Dig deeper into 2-3 components and explain in detail how they work. For example, how well does each component scale? Any relevant algorithm or data structure you like to use for a component? Also you could draw a diagram using the diagramming tool to enhance your design...

For newsfeed service, there are two types of models: push model and pull model.

Push model pros:

speeds up the newsfeed query process so that users can see it immediately

Push model cons:

consumes extra space, especially for a celebrity's tweet
takes time to generate
involves latency, not as timely as a pull model

Pull model pros:

do not need extra space
does not consume time to generate beforehand
reflects more timely update

Pull model cons:

takes time to query and aggregate

Push model is suitable for non-celebrity users while pull model is fit for celebrities. We can use a hybrid approach to apply push model on normal users and pull model on celebrities. Also for querying and aggregation, we can add a cache layer on top of tweet database and store celebrity tweets there to speed up the query process. We could use LRU as eviction strategy and cache through to get a better handle on cache misses.

Also if we choose push model, it takes time to pre-generate newsfeed information and store it into newsfeed table. We can use a message queue to decouple producers (assign the generation tasks) and consumers (generate feeds) in newsfeed service. This also holds for media uploading while creating a post. We can send a signal to frontend to incidate that uploading is completed (use spinning circle to tell that it is uploading and stop it as success after receiving the signal).

Trade offs/Tech choices

Explain any trade offs you have made and why you made certain tech choices...

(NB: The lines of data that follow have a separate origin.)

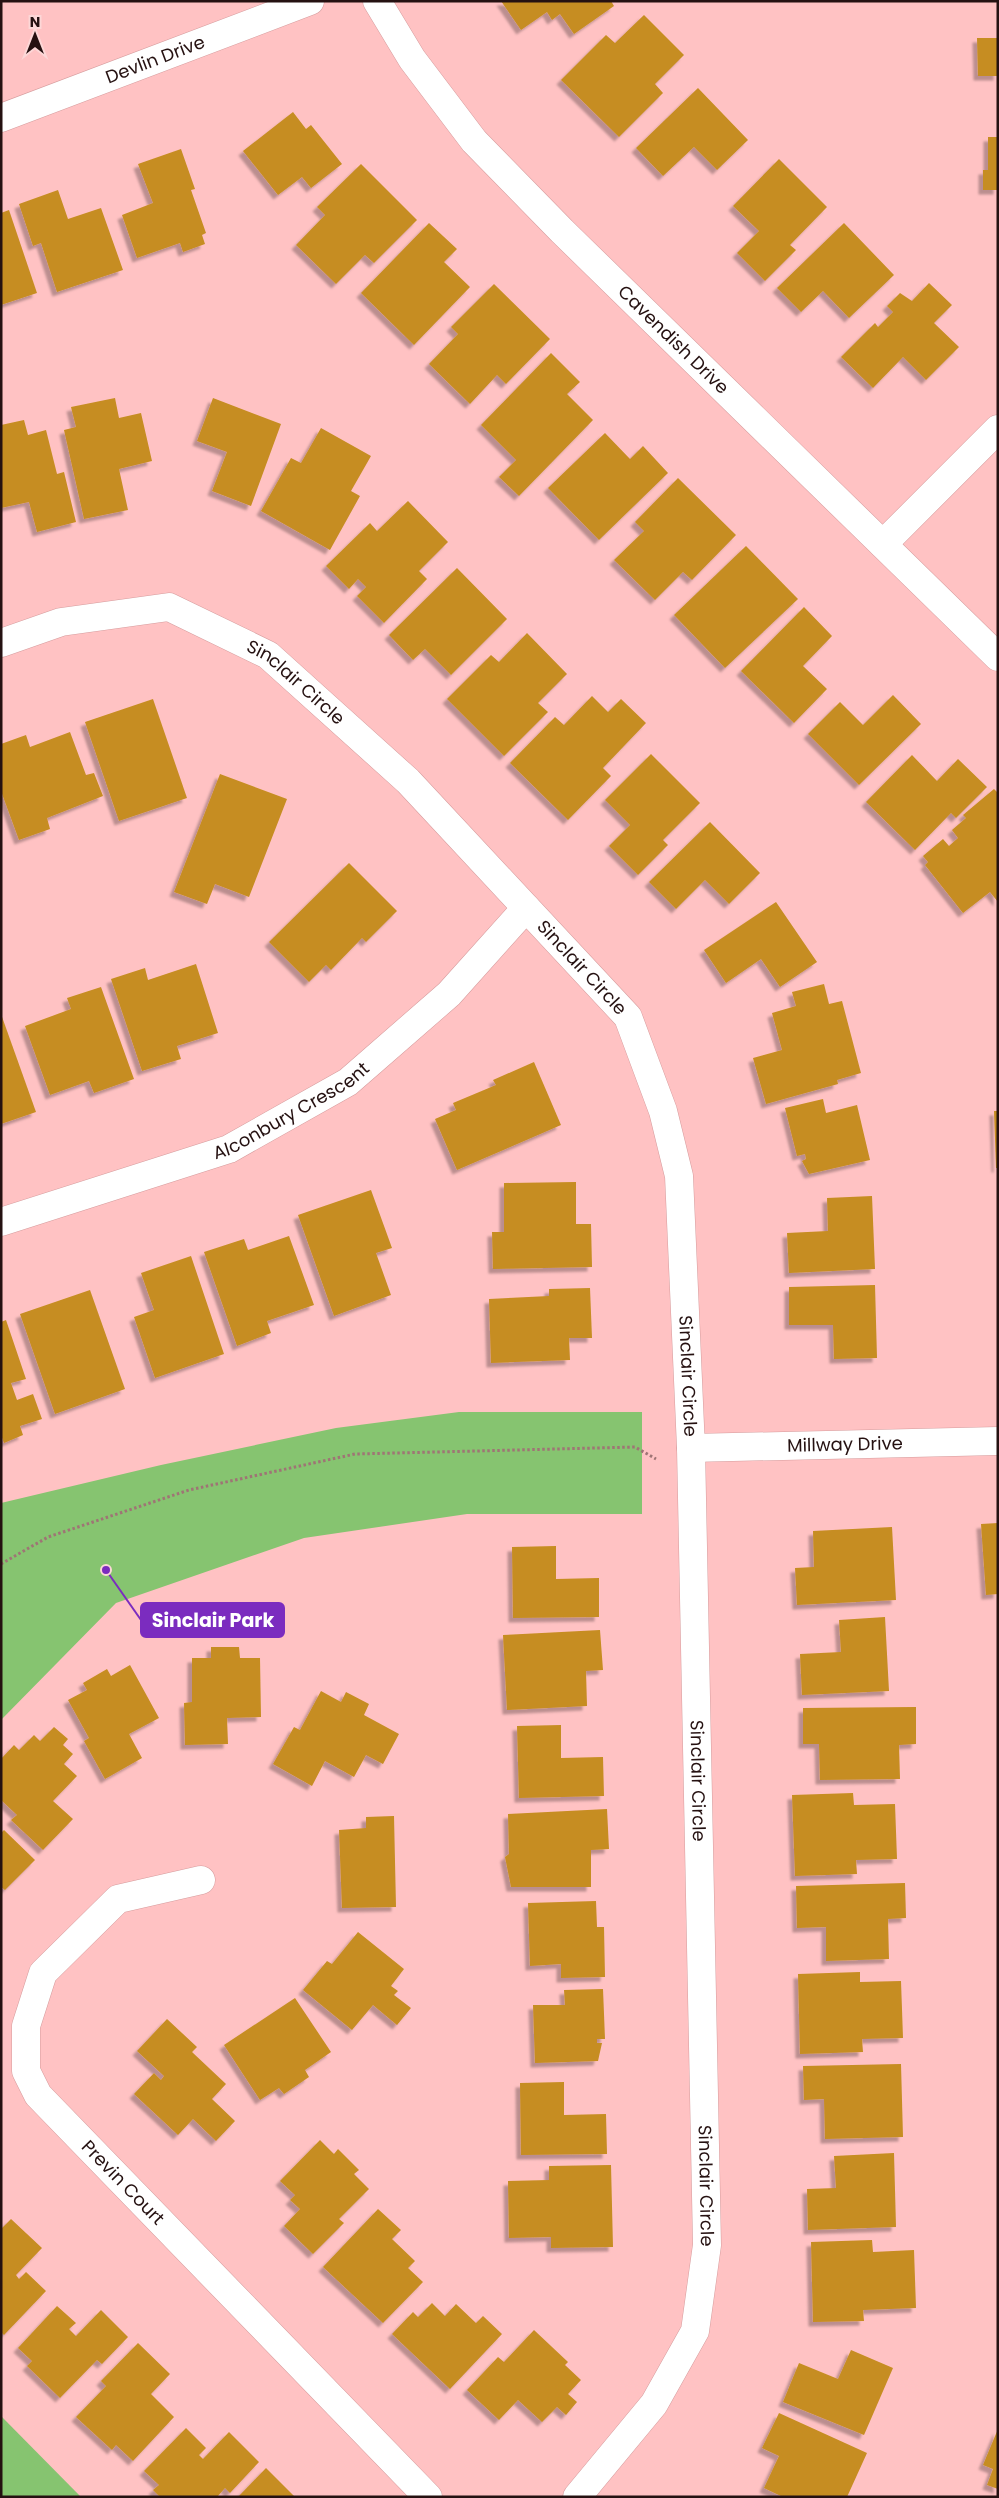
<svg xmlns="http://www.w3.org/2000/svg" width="999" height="2498" viewBox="0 0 999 2498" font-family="Poppins,sans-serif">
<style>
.green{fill:#86c470}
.building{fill:#c68d21;filter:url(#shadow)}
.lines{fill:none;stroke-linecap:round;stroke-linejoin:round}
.minor-casing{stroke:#d69c9d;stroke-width:29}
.tertiary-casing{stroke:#d69c9d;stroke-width:29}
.path{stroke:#9f7475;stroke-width:3;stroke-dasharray:2.5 2.5;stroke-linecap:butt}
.minor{stroke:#fff;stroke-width:28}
.tertiary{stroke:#fff;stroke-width:28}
.labels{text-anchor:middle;stroke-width:4;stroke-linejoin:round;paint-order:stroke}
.street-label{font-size:18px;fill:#251111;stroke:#fcd7d7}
.leader{fill:none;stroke:#7b2cbf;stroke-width:2}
.callout-dot{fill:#7b2cbf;stroke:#fcd7d7;stroke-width:2}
.callout{fill:#7b2cbf;stroke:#7b2cbf;stroke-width:2}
.callout-label{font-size:19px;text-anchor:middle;font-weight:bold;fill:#fff}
</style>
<defs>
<filter id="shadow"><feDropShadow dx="-4.5" dy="4.5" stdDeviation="1" flood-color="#0004"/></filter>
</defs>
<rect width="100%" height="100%" fill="#ffc2c3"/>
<!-- green -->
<g class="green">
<path d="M 459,1412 L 642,1412 L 642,1514 L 467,1514 L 304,1538 L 116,1603 L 1,1720 L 1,1503 L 161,1465 L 336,1428 Z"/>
<path d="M 1,2416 L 81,2497 L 1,2497 Z"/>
</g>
<!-- building -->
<g class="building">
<path d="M 501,1 L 611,1 L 614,6 L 574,34 L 560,14 L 552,20 L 547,12 L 521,30 Z"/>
<path d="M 644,15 L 684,55 L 655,84 L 663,93 L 619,137 L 561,80 L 606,35 L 615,43 Z"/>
<path d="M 977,38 L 998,38 L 998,76 L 978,76 Z"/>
<path d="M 698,88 L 748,140 L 717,170 L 694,147 L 663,176 L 636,148 Z"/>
<path d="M 293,112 L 306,129 L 311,125 L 342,164 L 311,188 L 302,177 L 278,195 L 243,151 Z"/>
<path d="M 988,137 L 998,137 L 998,190 L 983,190 L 983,170 L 988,170 Z"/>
<path d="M 181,149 L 195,189 L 191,190 L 206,233 L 202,235 L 205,244 L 183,252 L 180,243 L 137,258 L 122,215 L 153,203 L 138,164 Z"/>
<path d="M 779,159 L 827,207 L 790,245 L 796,250 L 765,281 L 737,253 L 759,231 L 733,206 Z"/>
<path d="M 361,164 L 417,220 L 374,263 L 365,255 L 336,284 L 296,245 L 325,215 L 317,207 Z"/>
<path d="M 58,190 L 68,219 L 101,208 L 123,270 L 57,292 L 41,243 L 33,246 L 19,204 Z"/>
<path d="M 9,210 L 37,293 L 1,305 L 1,213 Z"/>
<path d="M 429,223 L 457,249 L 444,262 L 470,287 L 414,345 L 361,293 Z"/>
<path d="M 844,223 L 894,275 L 849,318 L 823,291 L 801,312 L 777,288 Z"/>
<path d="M 929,283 L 952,305 L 934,323 L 959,347 L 926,380 L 903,357 L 873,388 L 841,357 L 875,323 L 878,327 L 893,312 L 887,306 L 900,293 L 912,301 Z"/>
<path d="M 494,284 L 550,339 L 506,384 L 497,375 L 470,404 L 429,364 L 458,334 L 451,327 Z"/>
<path d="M 551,353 L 580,382 L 567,394 L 593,420 L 519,496 L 499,477 L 516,460 L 481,425 Z"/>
<path d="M 115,398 L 119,418 L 141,413 L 152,461 L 119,469 L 128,510 L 84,519 L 64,430 L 76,427 L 71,407 Z"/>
<path d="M 213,398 L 281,424 L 251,506 L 212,491 L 227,452 L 197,441 Z"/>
<path d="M 24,420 L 28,435 L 46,430 L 57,474 L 64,472 L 76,522 L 37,532 L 29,502 L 1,508 L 1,425 Z"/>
<path d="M 321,428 L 371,456 L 351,491 L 360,496 L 330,550 L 261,511 L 291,458 L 301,463 Z"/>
<path d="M 605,433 L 630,459 L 643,446 L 668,473 L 599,540 L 548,488 Z"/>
<path d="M 678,478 L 736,535 L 692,580 L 683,572 L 655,600 L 614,560 L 644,531 L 635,522 Z"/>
<path d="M 408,501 L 448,542 L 419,571 L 427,579 L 384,623 L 357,596 L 366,587 L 358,579 L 349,589 L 326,566 L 370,523 L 377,531 Z"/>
<path d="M 746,546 L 798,599 L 725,668 L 674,615 Z"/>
<path d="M 457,568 L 507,619 L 451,675 L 425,649 L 413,660 L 389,635 Z"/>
<path d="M 804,607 L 832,636 L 803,666 L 827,689 L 794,723 L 741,671 Z"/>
<path d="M 527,633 L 567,674 L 538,703 L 548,712 L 504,756 L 447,699 L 491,655 L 499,662 Z"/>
<path d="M 893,695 L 921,724 L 859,785 L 808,734 L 840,702 L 863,725 Z"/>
<path d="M 592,696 L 608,712 L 621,699 L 646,723 L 603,768 L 611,776 L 568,820 L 510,763 L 555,717 L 564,725 Z"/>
<path d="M 153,699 L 187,798 L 119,821 L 85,722 Z"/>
<path d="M 70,732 L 86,775 L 94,773 L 103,796 L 47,818 L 50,829 L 19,840 L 1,791 L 1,744 L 26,735 L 30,747 Z"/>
<path d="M 651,754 L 700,803 L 663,840 L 668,845 L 638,875 L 609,846 L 630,825 L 605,800 Z"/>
<path d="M 912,755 L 937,781 L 958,759 L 987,787 L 956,818 L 951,813 L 915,850 L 866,802 Z"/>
<path d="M 220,774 L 287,799 L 249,897 L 215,884 L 207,904 L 174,892 Z"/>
<path d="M 994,789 L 998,793 L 998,902 L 990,892 L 963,913 L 925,865 L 928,862 L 923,856 L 943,839 L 949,846 L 958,838 L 952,830 L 966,818 L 963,815 Z"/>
<path d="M 710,822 L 760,873 L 729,904 L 705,880 L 676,909 L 649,882 Z"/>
<path d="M 349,863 L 397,911 L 366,942 L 362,938 L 331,970 L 326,965 L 309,982 L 269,942 Z"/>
<path d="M 776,902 L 817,962 L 780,987 L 761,959 L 726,983 L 704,950 Z"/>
<path d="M 196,964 L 218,1033 L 177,1046 L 181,1059 L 142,1071 L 111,979 L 145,968 L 148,980 Z"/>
<path d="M 824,984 L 829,1004 L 842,1001 L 861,1073 L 837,1080 L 838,1084 L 766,1104 L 753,1058 L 782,1050 L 772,1013 L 796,1006 L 792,992 Z"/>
<path d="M 101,987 L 134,1079 L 94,1093 L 89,1081 L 50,1095 L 25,1026 L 71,1009 L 67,998 Z"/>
<path d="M 1,1014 L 36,1112 L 1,1124 Z"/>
<path d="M 534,1062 L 561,1125 L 457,1170 L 435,1119 L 456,1110 L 453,1103 L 496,1085 L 493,1080 Z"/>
<path d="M 823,1099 L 826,1113 L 857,1105 L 870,1160 L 809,1174 L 802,1161 L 806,1159 L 805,1154 L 797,1156 L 785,1108 Z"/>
<path d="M 994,1111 L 998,1111 L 998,1168 L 996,1168 Z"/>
<path d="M 576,1182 L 576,1224 L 591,1224 L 592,1267 L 493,1269 L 492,1232 L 504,1232 L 504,1183 Z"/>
<path d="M 371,1190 L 392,1248 L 376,1253 L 391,1295 L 334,1316 L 298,1215 Z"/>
<path d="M 872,1196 L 875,1269 L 789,1273 L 787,1233 L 828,1231 L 827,1198 Z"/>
<path d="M 289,1236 L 314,1305 L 267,1321 L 271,1333 L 237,1346 L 204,1252 L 244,1239 L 248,1250 Z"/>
<path d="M 191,1256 L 224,1354 L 155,1378 L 134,1317 L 154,1310 L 141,1273 Z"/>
<path d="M 875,1285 L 877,1358 L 834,1359 L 833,1325 L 789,1325 L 789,1287 Z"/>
<path d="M 590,1288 L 592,1338 L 569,1338 L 570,1360 L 491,1363 L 489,1299 L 549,1296 L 549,1289 Z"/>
<path d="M 90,1290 L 125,1389 L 55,1414 L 20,1314 Z"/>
<path d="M 6,1320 L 26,1379 L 11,1383 L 17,1400 L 33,1394 L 42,1419 L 20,1426 L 23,1435 L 4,1443 L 1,1435 L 1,1322 Z"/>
<path d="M 998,1523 L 998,1594 L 986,1595 L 981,1524 Z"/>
<path d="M 892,1527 L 896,1600 L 797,1605 L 795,1568 L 814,1567 L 813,1531 Z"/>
<path d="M 556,1546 L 556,1579 L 599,1578 L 599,1617 L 513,1618 L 512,1547 Z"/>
<path d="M 885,1617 L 889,1691 L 802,1695 L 800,1654 L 841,1652 L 839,1620 Z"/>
<path d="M 600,1630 L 603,1670 L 586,1671 L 587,1706 L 507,1710 L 503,1635 Z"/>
<path d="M 211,1647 L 239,1647 L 240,1658 L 260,1658 L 261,1717 L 227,1718 L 228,1744 L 185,1745 L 184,1703 L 192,1702 L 192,1658 L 211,1658 Z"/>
<path d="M 130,1665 L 159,1718 L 129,1734 L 142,1758 L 105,1779 L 84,1741 L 89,1738 L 68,1700 L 87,1690 L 83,1683 L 107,1669 L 111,1676 Z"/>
<path d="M 321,1691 L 341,1702 L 346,1692 L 369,1704 L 364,1715 L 399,1734 L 383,1764 L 366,1755 L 354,1777 L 325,1761 L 312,1786 L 273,1764 L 294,1727 L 300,1730 Z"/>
<path d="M 916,1707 L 916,1744 L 899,1745 L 900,1779 L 820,1780 L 819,1744 L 803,1744 L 803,1708 Z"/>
<path d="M 561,1725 L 561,1758 L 603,1757 L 604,1796 L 519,1798 L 517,1726 Z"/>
<path d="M 54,1727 L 68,1739 L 63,1745 L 73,1754 L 64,1764 L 77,1776 L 53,1801 L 73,1819 L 43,1850 L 11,1820 L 17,1815 L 1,1800 L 1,1759 L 14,1745 L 19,1750 L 34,1735 L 40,1741 Z"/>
<path d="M 853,1793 L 854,1805 L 895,1804 L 897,1859 L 856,1860 L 857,1874 L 795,1876 L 792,1795 Z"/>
<path d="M 607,1809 L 609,1849 L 591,1850 L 591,1887 L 511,1887 L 505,1857 L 509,1854 L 508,1814 Z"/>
<path d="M 394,1816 L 396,1907 L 342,1908 L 339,1830 L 366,1828 L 366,1817 Z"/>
<path d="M 4,1830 L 35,1860 L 5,1890 L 1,1887 L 1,1833 Z"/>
<path d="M 905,1883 L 906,1918 L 888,1919 L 889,1959 L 826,1961 L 826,1927 L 797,1928 L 796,1886 Z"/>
<path d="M 596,1901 L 597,1927 L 604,1927 L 605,1977 L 561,1978 L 561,1964 L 530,1966 L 528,1903 Z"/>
<path d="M 358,1932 L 404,1969 L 391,1986 L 398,1991 L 394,1995 L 411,2008 L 397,2025 L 373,2005 L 352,2030 L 303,1990 L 327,1961 L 332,1964 Z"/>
<path d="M 860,1972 L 860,1982 L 901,1981 L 903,2038 L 862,2039 L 863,2052 L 800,2054 L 798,1974 Z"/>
<path d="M 603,1989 L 605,2039 L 597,2039 L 597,2043 L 602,2043 L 598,2061 L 535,2063 L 533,2005 L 565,2005 L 564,1990 Z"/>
<path d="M 295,1998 L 331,2052 L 305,2070 L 309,2077 L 284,2094 L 279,2088 L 260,2100 L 224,2045 Z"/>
<path d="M 167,2019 L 197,2047 L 192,2052 L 226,2084 L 212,2099 L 235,2121 L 216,2141 L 193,2119 L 178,2135 L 134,2094 L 154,2073 L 161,2080 L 164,2076 L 137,2051 Z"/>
<path d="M 901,2064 L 903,2137 L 825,2139 L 824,2099 L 804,2100 L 803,2066 Z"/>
<path d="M 564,2082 L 564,2115 L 606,2114 L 607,2154 L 521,2155 L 520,2083 Z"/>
<path d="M 320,2140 L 334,2154 L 338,2149 L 359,2170 L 354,2174 L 369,2189 L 339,2219 L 344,2223 L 313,2254 L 284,2226 L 300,2209 L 290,2200 L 295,2195 L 280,2181 Z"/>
<path d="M 894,2153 L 896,2227 L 808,2230 L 807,2189 L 836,2188 L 834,2156 Z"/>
<path d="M 611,2165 L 613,2247 L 551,2248 L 551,2237 L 509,2238 L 508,2181 L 549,2180 L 549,2166 Z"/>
<path d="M 378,2209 L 401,2230 L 392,2239 L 415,2261 L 408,2268 L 423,2282 L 383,2323 L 323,2267 Z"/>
<path d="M 11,2219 L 42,2248 L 16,2275 L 19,2279 L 26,2272 L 46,2291 L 4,2335 L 1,2332 L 1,2229 Z"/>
<path d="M 872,2240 L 873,2252 L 914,2250 L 916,2308 L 863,2310 L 864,2321 L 813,2322 L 811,2242 Z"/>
<path d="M 432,2303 L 445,2316 L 456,2304 L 476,2323 L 483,2316 L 502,2334 L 450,2389 L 392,2334 L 413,2312 L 418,2317 Z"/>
<path d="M 57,2306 L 76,2323 L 69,2329 L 76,2336 L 101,2310 L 128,2337 L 102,2364 L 97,2360 L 60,2398 L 27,2366 L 32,2361 L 18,2348 Z"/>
<path d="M 534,2330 L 568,2362 L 565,2365 L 581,2380 L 568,2394 L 577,2402 L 566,2415 L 557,2407 L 542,2422 L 518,2400 L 499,2420 L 467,2390 L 498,2357 L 504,2362 Z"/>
<path d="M 138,2343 L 170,2374 L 151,2394 L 174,2417 L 133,2461 L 116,2445 L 112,2450 L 76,2417 L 106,2386 L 101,2381 Z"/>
<path d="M 851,2350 L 893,2368 L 864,2435 L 783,2402 L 799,2363 L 838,2379 Z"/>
<path d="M 779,2413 L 867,2453 L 847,2497 L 783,2497 L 764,2488 L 779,2456 L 762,2448 Z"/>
<path d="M 186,2428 L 206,2448 L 199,2455 L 203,2459 L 229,2432 L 259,2462 L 230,2493 L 225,2488 L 217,2497 L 160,2497 L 153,2490 L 159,2485 L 144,2471 Z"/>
<path d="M 998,2429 L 998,2489 L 987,2485 L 993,2469 L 983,2465 Z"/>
<path d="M 266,2468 L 295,2497 L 238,2497 Z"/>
</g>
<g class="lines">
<!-- minor casing -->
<g class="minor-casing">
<g id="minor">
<path id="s1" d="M 1,118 L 310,1"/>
<path d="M 883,544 L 998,429"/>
<path id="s2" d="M 1,643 L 61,622 L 169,607 L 268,655 L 408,781 L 628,1017 L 663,1111 L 679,1176 L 691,1448 L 707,2245 L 695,2331 L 654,2404 L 577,2497"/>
<path id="s3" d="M 1,1222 L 229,1149 L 348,1082 L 449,994 L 526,908"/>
<path id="s4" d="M 691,1448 L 998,1441"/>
<path id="s5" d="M 201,1880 L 118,1899 L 43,1973 L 26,2026 L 26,2071 L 38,2095 L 428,2497"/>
</g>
</g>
<!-- tertiary casing -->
<g class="tertiary-casing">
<g id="tertiary">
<path id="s6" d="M 377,1 L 412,59 L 474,141 L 562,231 L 998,657"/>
</g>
</g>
<!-- path -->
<path class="path" d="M 1,1564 L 48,1537 L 189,1490 L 355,1454 L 635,1447 L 656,1459"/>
<!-- minor -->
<use href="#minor" class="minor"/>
<!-- tertiary -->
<use href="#tertiary" class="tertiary"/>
</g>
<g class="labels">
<!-- street labels -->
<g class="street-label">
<text dy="6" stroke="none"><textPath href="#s1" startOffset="165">Devlin Drive</textPath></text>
<text dy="6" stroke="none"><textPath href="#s6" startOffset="452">Cavendish Drive</textPath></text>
<text dy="6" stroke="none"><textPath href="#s2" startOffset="321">Sinclair Circle</textPath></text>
<text dy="6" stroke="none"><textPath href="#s2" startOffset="726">Sinclair Circle</textPath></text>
<text dy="6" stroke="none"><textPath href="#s3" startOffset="312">Alconbury Crescent</textPath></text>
<text dy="6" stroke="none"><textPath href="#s2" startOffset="1161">Sinclair Circle</textPath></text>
<text dy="6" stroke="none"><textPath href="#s4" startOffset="154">Millway Drive</textPath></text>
<text dy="6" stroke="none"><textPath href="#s2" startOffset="1566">Sinclair Circle</textPath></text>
<text dy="6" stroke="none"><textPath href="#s5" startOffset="440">Previn Court</textPath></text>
<text dy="6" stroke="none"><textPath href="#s2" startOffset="1971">Sinclair Circle</textPath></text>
</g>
</g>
<!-- callouts -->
<path class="leader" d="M106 1570L141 1620"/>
<circle class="callout-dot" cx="106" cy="1570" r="5"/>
<rect class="callout" x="141" y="1603" width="143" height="34" rx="5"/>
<g class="callout-label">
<text x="213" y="1627">Sinclair Park</text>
</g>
<!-- border -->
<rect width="999" height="2498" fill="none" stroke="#251111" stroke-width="5"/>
<!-- north arrow -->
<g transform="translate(35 35)" stroke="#fcd7d7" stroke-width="4" paint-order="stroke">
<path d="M0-4L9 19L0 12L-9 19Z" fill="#251111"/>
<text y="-8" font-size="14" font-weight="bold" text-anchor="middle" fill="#251111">N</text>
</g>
</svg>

Please see the discussion push/pull models.

Failure scenarios/bottlenecks

Try to discuss as many failure scenarios/bottlenecks as possible.

Databases are failed/bottlenecks.

Future improvements

What are some future improvements you would make? How would you mitigate the failure scenario(s) you described above?

Data partitioning:

based on hash(tweet_id): prone to scaling (add/remove hosts)

consistent hashing: more robust to scaling, also includes replication naturally.